Ci chiediamo noi, e dovrà chiedersi chi si renderà eventualmente disponibile: questo papà sarà in grado di affrontare realmente il problema della sua dipendenza dall’alcol, che, a monte di ogni discorso sul lavoro, va risolto definitivamente, per amore di suo figlio? Capirà, questo papà, che, partendo da zero, dovrà anche accettare eventualmente un lavoro che non gli piace, iniettandoci dentro disponibilità e forza in modo da rendere stabile il suo sostegno alla crescita e alla felicità del suo bambino o del suo ragazzo?

Per appurare questo, non serve che, sull’onda emotiva del combinato (in)disposto del “è un bellissimo Natale, sapore di mandorle…” e la mozione degli affetti iperamplificata di facebook, chiamare quest’uomo e, senza sapere se l’alcol è causa o effetto della circostanza di non avere un lavoro, dargliene uno a prescindere, in modo da poterlo scrivere su facebook e, tra folle plaudenti di ‘likers’, con tanto di fotografie e nomination di filantropo dell’anno e, ci aggiungiamo anche il nostro premio, di ipocrita ed esibizionista del secolo.

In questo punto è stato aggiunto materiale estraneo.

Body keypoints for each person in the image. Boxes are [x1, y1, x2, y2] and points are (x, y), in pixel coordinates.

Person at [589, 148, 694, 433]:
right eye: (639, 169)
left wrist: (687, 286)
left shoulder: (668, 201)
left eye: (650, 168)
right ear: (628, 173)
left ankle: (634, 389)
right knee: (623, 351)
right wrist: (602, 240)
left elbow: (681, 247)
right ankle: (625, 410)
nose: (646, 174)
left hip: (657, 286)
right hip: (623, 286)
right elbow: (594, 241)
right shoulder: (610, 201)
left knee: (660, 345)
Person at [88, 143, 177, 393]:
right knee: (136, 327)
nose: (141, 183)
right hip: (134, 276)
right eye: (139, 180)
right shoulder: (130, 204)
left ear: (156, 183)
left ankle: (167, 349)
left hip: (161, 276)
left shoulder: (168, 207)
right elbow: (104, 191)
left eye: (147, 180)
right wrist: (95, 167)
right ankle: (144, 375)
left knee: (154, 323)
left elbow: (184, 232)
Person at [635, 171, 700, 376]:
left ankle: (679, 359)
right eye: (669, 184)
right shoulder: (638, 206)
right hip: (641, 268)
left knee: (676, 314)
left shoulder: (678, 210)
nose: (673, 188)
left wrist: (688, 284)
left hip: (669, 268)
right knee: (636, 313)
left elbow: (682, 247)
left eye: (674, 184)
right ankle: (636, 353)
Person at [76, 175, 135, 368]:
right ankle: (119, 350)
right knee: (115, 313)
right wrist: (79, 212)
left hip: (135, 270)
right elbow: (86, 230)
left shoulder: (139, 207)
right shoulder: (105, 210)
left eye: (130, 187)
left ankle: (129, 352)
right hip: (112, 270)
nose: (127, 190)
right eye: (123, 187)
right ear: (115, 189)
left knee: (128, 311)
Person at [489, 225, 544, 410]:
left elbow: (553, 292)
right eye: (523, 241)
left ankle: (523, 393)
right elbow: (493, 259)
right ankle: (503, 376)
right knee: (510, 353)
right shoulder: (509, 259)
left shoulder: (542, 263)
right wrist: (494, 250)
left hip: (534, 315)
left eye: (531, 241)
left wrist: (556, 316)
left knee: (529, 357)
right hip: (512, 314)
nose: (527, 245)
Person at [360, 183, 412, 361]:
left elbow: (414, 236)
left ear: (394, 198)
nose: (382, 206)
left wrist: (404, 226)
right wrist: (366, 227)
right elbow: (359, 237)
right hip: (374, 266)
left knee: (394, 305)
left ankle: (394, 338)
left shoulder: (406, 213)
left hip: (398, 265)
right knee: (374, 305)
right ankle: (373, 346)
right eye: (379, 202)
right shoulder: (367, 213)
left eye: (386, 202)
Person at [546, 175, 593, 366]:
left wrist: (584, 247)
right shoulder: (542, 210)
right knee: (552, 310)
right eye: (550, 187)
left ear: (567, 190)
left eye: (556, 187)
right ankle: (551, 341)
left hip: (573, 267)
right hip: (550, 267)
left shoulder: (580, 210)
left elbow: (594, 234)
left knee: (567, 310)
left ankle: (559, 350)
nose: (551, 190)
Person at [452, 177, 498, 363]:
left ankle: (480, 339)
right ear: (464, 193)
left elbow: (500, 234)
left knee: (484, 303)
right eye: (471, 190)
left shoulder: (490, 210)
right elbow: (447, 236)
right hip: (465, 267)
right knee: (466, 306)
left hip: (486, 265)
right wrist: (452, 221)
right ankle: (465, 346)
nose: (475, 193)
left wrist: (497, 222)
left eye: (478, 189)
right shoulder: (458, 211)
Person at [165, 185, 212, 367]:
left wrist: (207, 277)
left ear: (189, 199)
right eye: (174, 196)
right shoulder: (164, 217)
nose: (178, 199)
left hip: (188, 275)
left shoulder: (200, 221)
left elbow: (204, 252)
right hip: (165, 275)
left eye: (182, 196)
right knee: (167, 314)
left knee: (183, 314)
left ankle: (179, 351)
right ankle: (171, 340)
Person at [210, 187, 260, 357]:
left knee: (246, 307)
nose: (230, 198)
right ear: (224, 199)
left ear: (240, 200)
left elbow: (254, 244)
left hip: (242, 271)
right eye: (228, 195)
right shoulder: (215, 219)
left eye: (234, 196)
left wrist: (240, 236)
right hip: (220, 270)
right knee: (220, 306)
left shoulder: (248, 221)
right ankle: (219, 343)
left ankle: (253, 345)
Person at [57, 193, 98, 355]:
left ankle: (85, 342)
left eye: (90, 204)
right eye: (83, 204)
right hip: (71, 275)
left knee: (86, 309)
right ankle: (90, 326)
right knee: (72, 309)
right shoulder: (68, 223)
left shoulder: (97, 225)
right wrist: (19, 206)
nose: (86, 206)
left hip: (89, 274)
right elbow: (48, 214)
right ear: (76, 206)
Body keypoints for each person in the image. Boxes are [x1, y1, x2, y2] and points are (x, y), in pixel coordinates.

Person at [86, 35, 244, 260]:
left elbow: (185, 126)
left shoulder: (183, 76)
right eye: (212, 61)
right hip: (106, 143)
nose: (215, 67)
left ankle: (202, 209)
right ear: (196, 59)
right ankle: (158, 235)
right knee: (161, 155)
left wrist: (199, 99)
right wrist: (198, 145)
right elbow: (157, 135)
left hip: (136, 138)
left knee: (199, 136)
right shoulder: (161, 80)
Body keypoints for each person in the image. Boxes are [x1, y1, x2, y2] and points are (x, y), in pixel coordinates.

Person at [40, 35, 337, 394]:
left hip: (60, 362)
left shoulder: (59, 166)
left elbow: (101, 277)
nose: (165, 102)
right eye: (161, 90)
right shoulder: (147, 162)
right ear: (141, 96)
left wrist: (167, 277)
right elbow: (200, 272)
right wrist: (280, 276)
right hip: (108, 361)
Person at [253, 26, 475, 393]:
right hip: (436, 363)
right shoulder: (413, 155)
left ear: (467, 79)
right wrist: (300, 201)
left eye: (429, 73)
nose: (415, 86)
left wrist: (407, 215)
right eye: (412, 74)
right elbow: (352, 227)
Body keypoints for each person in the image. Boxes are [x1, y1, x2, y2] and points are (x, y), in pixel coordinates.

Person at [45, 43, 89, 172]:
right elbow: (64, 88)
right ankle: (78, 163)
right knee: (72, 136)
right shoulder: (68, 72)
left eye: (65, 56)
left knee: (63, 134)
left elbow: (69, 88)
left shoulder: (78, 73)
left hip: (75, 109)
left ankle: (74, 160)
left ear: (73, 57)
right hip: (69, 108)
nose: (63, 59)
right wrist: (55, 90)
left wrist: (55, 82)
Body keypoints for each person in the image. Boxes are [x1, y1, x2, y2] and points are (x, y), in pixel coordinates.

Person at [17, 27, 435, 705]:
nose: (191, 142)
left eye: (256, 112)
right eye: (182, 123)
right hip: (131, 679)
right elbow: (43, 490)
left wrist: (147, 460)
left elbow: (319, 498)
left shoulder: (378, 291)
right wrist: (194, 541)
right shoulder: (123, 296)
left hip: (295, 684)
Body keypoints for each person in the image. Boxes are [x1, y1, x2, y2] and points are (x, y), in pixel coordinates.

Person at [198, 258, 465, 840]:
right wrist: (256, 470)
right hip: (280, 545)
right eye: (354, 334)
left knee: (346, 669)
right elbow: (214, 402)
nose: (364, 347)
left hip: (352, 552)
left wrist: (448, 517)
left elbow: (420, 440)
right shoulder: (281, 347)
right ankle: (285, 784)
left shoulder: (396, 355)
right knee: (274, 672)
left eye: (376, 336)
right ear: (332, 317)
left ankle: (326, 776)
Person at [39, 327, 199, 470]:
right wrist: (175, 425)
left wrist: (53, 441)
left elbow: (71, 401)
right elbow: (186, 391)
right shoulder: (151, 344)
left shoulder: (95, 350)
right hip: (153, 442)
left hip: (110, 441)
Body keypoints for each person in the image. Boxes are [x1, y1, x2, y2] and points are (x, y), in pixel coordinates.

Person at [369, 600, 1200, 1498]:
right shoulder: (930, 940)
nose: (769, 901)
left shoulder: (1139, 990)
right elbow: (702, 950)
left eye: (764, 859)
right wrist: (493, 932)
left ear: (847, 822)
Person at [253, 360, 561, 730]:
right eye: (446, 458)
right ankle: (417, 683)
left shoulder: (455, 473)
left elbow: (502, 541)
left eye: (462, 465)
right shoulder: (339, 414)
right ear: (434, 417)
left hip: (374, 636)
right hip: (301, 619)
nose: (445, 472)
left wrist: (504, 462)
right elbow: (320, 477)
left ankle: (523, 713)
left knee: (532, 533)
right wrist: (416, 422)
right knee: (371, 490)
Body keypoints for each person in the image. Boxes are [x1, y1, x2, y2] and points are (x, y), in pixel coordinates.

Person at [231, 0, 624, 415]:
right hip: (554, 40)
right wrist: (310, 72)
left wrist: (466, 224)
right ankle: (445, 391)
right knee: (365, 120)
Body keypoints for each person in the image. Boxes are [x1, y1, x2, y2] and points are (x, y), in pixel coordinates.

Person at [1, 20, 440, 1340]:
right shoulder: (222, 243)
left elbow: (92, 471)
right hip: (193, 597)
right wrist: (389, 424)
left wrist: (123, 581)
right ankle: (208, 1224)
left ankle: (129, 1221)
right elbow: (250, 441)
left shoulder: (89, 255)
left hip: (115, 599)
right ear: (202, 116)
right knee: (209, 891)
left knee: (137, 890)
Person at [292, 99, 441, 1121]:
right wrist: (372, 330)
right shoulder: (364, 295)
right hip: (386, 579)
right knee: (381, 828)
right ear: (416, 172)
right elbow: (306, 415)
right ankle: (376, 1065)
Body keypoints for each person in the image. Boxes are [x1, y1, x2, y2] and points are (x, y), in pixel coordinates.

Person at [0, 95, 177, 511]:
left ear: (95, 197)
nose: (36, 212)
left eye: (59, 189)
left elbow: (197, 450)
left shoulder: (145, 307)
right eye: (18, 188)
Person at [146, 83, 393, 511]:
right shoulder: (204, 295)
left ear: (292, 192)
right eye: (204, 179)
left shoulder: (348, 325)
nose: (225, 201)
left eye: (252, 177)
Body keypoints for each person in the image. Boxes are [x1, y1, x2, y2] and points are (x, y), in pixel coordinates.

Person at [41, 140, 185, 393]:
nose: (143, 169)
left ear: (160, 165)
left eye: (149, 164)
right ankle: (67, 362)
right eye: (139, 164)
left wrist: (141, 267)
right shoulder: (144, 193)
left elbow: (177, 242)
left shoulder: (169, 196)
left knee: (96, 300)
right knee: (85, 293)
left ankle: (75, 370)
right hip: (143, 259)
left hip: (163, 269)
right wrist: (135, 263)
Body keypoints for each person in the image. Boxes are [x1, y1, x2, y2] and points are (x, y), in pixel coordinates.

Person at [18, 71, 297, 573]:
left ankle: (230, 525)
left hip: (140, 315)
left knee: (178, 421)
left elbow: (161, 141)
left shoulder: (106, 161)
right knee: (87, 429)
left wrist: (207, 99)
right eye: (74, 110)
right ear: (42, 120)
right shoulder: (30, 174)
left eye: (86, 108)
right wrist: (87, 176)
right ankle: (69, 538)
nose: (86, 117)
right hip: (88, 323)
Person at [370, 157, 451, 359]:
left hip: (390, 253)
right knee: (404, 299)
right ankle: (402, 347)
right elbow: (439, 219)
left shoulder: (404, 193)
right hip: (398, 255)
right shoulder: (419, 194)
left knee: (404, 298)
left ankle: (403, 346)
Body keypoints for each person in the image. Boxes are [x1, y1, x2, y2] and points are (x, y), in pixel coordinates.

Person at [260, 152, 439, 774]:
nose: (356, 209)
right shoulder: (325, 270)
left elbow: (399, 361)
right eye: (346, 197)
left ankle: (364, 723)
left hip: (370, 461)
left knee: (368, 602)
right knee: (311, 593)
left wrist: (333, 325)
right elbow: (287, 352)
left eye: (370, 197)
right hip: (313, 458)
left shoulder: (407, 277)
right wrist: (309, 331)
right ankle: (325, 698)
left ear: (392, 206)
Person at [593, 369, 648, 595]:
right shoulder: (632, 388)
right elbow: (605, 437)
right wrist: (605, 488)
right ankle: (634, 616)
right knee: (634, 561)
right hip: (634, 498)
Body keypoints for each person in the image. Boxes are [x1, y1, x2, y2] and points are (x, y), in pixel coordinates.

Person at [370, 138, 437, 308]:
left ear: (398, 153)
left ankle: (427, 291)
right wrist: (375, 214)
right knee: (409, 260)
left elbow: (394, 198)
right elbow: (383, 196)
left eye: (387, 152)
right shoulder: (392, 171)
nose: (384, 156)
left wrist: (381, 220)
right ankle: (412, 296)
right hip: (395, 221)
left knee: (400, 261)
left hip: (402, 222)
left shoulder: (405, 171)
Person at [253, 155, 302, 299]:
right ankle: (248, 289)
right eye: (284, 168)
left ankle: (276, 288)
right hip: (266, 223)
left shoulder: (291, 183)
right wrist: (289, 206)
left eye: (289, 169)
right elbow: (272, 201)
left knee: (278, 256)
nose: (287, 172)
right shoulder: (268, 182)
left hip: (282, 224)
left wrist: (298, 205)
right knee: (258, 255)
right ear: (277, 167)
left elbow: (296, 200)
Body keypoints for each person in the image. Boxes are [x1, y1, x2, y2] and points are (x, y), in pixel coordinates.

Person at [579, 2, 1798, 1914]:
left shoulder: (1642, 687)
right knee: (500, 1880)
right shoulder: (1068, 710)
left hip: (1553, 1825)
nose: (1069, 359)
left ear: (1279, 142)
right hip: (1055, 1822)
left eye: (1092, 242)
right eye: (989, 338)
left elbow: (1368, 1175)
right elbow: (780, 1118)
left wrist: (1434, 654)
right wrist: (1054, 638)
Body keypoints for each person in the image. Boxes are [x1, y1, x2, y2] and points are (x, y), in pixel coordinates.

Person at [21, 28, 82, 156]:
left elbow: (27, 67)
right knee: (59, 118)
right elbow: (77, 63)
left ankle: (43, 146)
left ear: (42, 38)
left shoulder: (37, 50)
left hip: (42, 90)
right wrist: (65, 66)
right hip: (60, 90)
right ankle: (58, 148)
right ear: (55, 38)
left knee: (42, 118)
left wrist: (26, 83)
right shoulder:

Sì, ancora una volta, ci siamo dati la zappa sui piedi. Perchè molto più comodamente, avremmo potuto risparmiare energie, utilizzandole per trovare 4 notizie sulle solite tre puttane, due papponi e 4 lacchè, garantendoci il pane quotidiano delle visite e dei contatti a buon mercato. E questa notizia l’avremmo potuta trattare uniformandoci perfettamente al senso comune dell’universalità retorica di questo periodo.

Ma è più forte di noi: abbiamo ragionato a lungo, perchè il peggiore dei conformismi, è fare gli anti-conformisti a prescindere. Ecco perché, senza pretendere certo di possede la verità in tasca, abbiamo tentato, ovviamente senza riuscirci, la missione impossibile di razionalizzare il Natale del ventunesimo secolo e il social di un’umanità, più che dolente, di sicuro indecentemente ipocrita.